13 Crop Classification in Mexico

Author

Abel Coronado

13.1 Outline

This chapter contributes to the handbook’s goal of enhancing the operational use of Earth Observation (EO) in agricultural statistics by presenting a detailed, step-by-step classification exercise. While the potential of remote sensing is widely recognized, many National Statistical Offices (NSOs) still face challenges in transforming satellite data into reliable statistical products. To address this, we provide a didactic case study focused on crop classification in Mexico, designed to be fully reproducible by the user.

The exercise centers on the Yaqui Valley, a prominent agricultural region in Sonora, Mexico. The primary analysis period covers the autumn-winter agricultural season from October 2017 to May 2018. The workflow is built upon an Object-Based Image Analysis (OBIA) approach [1], [2], where machine learning models are trained to classify agricultural parcels rather than individual pixels. This method often yields more accurate and coherent results that better represent real-world field conditions.

The methodology leverages a fusion of open-access optical and radar satellite data [3]. We use the Harmonized Landsat and Sentinel-2 (HLS) product [4], [5], which provides analysis-ready, radiometrically consistent surface reflectance data, along with Sentinel-1 SAR imagery [6] to ensure data availability regardless of cloud cover. To facilitate the didactic and reproducible nature of this chapter, all necessary components—the pre-processed satellite imagery, the ground-truth labels used for training, and the complete Python code—are made available for download from a public repository. This allows the reader to focus entirely on understanding and replicating the classification process itself.

13.2 Methods

This section details the complete, step-by-step workflow for the crop classification exercise, from the initial data description to the final machine learning modeling.

13.2.1 Study Area and datasets

The methodology is demonstrated in the Yaqui Valley, located in the state of Sonora, Mexico.
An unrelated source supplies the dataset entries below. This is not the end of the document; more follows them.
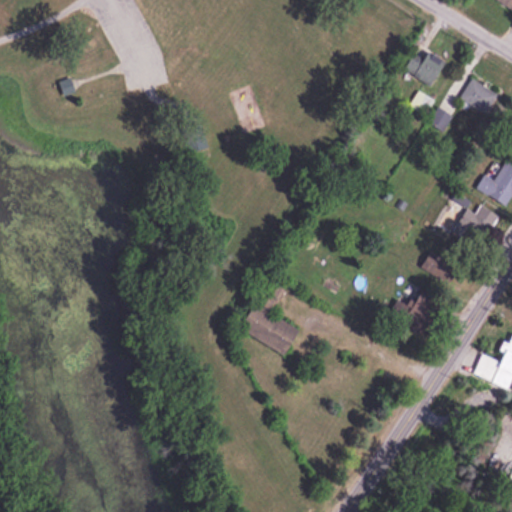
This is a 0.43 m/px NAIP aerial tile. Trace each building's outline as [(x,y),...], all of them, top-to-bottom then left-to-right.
[(412,71),(427,86),(446,67),(431,52),(412,71)] [(485,113),(498,93),(473,76),(460,96),(485,113)] [(510,205),(511,201),(511,157),(508,155),(496,178),(484,172),(476,187),(510,205)] [(476,212),(466,206),(451,231),(480,247),(501,213),(482,202),(476,212)] [(259,304),(245,328),(287,353),(301,328),(259,304)] [(474,372),(511,388),(511,385),(511,336),(510,341),(506,340),(498,358),(482,352),(474,372)]
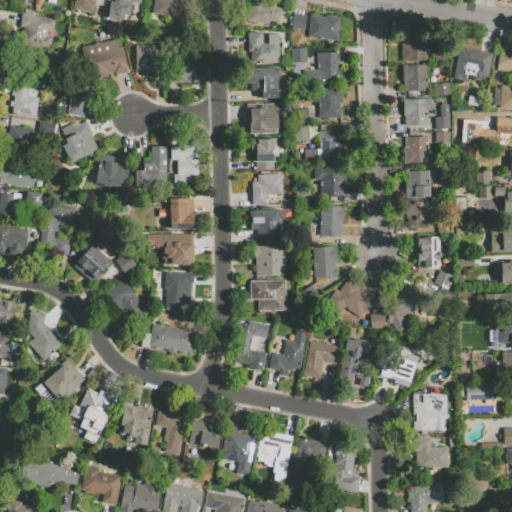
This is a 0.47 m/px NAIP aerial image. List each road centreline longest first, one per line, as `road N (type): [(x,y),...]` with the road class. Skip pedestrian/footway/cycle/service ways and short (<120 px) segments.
road 1 (residential): [(380,421),(128,373),(50,290),(0,280)]
road 2 (residential): [(210,389),(223,291),(217,0)]
road 3 (residential): [(382,258),(373,0)]
road 4 (residential): [(511,23),(383,0)]
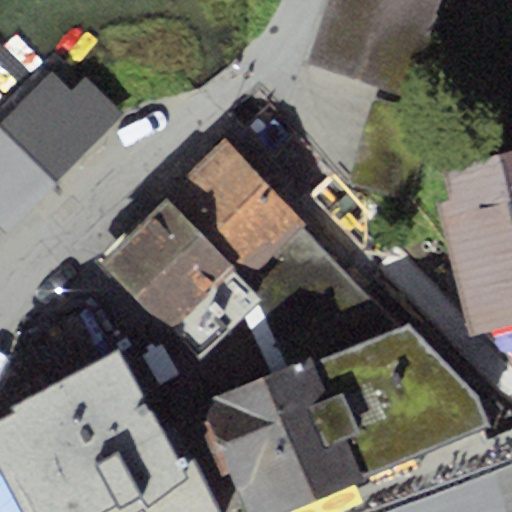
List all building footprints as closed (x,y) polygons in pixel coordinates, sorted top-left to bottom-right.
[(414,79),(430,33),(335,0),(326,0),(312,42),(414,79)] [(441,0),(335,0),(430,33),(441,0)] [(0,127),(0,227),(4,231),(121,111),(69,61),(0,127)] [(247,278),(302,224),(311,216),(234,136),(170,198),(247,278)] [(511,146),(444,165),(452,195),(435,200),(472,334),(511,323),(511,146)] [(247,278),(170,198),(103,262),(201,358),(257,297),(247,278)] [(408,323),(302,224),(247,278),(257,297),(290,364),(311,355),(313,361),(365,338),(408,323)] [(408,323),(365,338),(416,455),(488,423),(473,390),(408,323)] [(365,338),(313,361),(364,478),(416,455),(365,338)] [(115,349),(12,402),(18,410),(0,418),(0,467),(23,511),(224,511),(182,421),(165,431),(115,349)] [(313,361),(311,355),(290,364),(202,401),(249,511),(287,511),(364,478),(313,361)]
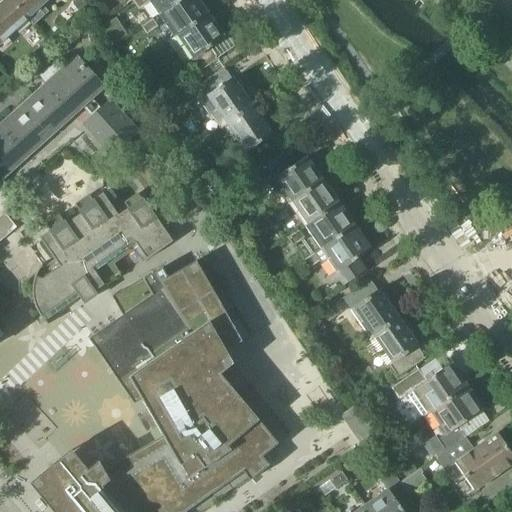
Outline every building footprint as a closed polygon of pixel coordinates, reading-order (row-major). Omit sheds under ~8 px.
[(0,43),(27,19),(9,0),(3,0),(0,3),(0,43)] [(9,0),(27,19),(32,25),(48,11),(43,5),(48,0),(9,0)] [(75,9),(82,5),(82,4),(79,0),(73,0),(71,2),(75,9)] [(142,5),(139,0),(131,0),(126,4),(131,12),(142,5)] [(178,0),(146,0),(157,14),(178,0)] [(203,0),(178,0),(157,14),(173,37),(211,11),(203,0)] [(209,48),(224,38),(221,35),(224,33),(215,20),(212,23),(207,16),(208,15),(207,14),(174,38),(158,50),(163,58),(174,50),(176,53),(186,46),(194,58),(188,62),(196,74),(219,59),(218,58),(217,59),(209,48)] [(158,27),(153,19),(142,27),(147,35),(158,27)] [(112,20),(101,27),(113,45),(124,38),(112,20)] [(55,63),(38,75),(44,84),(0,124),(0,179),(81,106),(90,116),(81,124),(111,156),(138,132),(108,99),(99,108),(91,98),(104,86),(76,55),(61,69),(55,63)] [(223,125),(252,106),(234,79),(232,80),(224,68),(197,86),(223,125)] [(252,106),(223,125),(234,141),(238,138),(241,142),(237,145),(250,165),(278,147),(270,136),(271,135),(252,106)] [(285,206),(287,204),(327,177),(316,162),(313,164),(307,156),(292,166),(285,155),(252,177),(261,191),(275,185),(280,191),(276,194),(285,206)] [(222,184),(216,176),(208,181),(213,190),(222,184)] [(327,177),(287,204),(288,205),(285,207),(300,229),(304,227),(343,200),(327,177)] [(114,264),(134,251),(138,248),(146,260),(173,242),(143,199),(118,216),(103,193),(78,210),(78,211),(80,214),(66,224),(64,221),(39,238),(55,260),(43,268),(41,267),(42,265),(42,264),(41,265),(38,270),(35,276),(35,277),(34,281),(33,285),(33,288),(32,293),(33,296),(33,300),(34,304),(35,307),(37,311),(39,314),(41,317),(77,292),(80,297),(84,303),(96,295),(94,292),(120,273),(114,264)] [(359,222),(343,200),(304,227),(319,249),(359,222)] [(276,222),(276,223),(288,216),(282,207),(270,214),(271,215),(267,218),(271,225),(276,222)] [(0,241),(16,228),(4,213),(0,216),(0,336),(1,336),(0,334),(0,241)] [(359,222),(319,249),(302,260),(308,269),(319,262),(321,265),(327,260),(334,272),(333,272),(342,285),(364,270),(357,258),(371,248),(368,245),(372,242),(359,222)] [(286,238),(292,246),(304,238),(298,230),(286,238)] [(271,253),(262,240),(253,246),(262,259),(271,253)] [(278,444),(220,374),(233,364),(225,351),(242,342),(196,262),(167,278),(162,268),(144,278),(112,297),(123,316),(89,339),(130,399),(134,405),(142,399),(147,409),(141,413),(151,430),(157,426),(162,436),(104,470),(98,461),(87,470),(70,450),(29,484),(52,511),(185,511),(243,472),(250,481),(269,465),(262,457),(278,444)] [(415,281),(411,274),(405,279),(409,285),(415,281)] [(369,338),(398,318),(378,290),(377,291),(369,279),(342,298),(369,338)] [(321,312),(327,321),(341,311),(335,303),(321,312)] [(398,318),(369,338),(380,353),(382,351),(390,363),(387,365),(396,378),(424,359),(416,347),(417,346),(398,318)] [(429,413),(467,386),(451,362),(425,380),(418,369),(390,388),(399,401),(412,391),(418,400),(420,399),(429,413)] [(467,386),(429,413),(438,426),(437,427),(443,436),(436,440),(433,437),(421,445),(430,457),(433,455),(436,459),(465,438),(458,427),(483,410),(467,386)] [(379,437),(357,404),(345,412),(340,416),(363,449),(379,437)] [(473,450),(465,438),(436,459),(444,471),(455,464),(474,491),(511,464),(511,455),(497,433),(473,450)] [(372,445),(362,453),(367,460),(377,453),(372,445)] [(364,504),(369,511),(403,511),(396,501),(407,493),(399,480),(390,466),(376,475),(385,489),(364,504)] [(421,483),(413,470),(399,480),(407,493),(416,487),(421,483)] [(344,483),(338,474),(322,485),(328,494),(344,483)]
This area is one of the nation’s most productive agricultural regions, characterized by intensive, irrigated cultivation of crops such as wheat, corn, and vegetables, making it an ideal case study for classification techniques.
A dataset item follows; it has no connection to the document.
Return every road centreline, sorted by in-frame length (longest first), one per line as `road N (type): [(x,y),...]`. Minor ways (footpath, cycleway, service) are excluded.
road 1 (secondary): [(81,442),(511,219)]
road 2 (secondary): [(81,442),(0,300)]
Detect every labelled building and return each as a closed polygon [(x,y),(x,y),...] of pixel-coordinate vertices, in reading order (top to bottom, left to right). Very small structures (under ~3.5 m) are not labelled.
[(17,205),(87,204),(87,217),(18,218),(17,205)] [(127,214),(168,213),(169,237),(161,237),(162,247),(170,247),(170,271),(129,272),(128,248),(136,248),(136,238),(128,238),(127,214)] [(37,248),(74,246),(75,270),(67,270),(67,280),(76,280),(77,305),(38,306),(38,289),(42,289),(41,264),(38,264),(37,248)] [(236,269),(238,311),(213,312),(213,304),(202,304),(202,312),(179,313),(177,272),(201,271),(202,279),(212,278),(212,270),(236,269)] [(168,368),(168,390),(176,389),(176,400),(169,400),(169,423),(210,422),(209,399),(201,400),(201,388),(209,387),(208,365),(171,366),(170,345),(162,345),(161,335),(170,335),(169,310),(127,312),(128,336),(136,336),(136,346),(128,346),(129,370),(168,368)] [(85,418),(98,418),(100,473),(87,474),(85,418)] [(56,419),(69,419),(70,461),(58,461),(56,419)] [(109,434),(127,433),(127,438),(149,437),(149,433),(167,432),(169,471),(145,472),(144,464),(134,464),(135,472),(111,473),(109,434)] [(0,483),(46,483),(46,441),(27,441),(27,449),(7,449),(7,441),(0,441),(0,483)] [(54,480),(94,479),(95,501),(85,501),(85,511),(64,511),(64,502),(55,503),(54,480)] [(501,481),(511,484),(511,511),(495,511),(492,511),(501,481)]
To ensure the exercise is fully reproducible, all required datasets are provided. The analysis relies on a fusion of publicly available optical and radar imagery covering the agricultural season from October 2017 to May 2018. The datasets include:

Optical Time-Series: A set of monthly, cloud-free composite images derived from the Harmonized Landsat and Sentinel-2 (HLS) collection [5]. Additionally, a single geometric median composite of the entire period is provided, which serves as the primary layer for image segmentation. Each image contains 13 bands, including surface reflectance and a suite of vegetation indices.
Radar Time-Series: A corresponding monthly time-series of Sentinel-1 Ground Range Detected (GRD) imagery [6]. Each monthly composite includes bands for VV and VH backscatter, as well as the calculated Radar Vegetation Index (RVI).
Ground-Truth Data: A shapefile containing georeferenced sample points used for training and validating the models. This information is derived from administrative records of the Agrifood and Fisheries Information Service (SIAP) of Mexico [7].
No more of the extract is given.